=== WORK REQUIRED ===
Report each line of the records below that contains the string "href". Case counts.

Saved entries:
****************************************

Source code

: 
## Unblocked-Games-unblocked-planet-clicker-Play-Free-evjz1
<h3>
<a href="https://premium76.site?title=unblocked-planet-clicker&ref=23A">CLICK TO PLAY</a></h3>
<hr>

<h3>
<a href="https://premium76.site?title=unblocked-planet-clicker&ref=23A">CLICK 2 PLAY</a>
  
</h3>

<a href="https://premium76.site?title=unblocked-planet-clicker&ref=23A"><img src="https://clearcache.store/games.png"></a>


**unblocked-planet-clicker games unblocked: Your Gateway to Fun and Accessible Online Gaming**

****************************************

=== COMPLETED TASK ===
<a href="https://premium76.site?title=unblocked-planet-clicker&ref=23A">CLICK TO PLAY</a></h3>
<a href="https://premium76.site?title=unblocked-planet-clicker&ref=23A">CLICK 2 PLAY</a>
<a href="https://premium76.site?title=unblocked-planet-clicker&ref=23A"><img src="https://clearcache.store/games.png"></a>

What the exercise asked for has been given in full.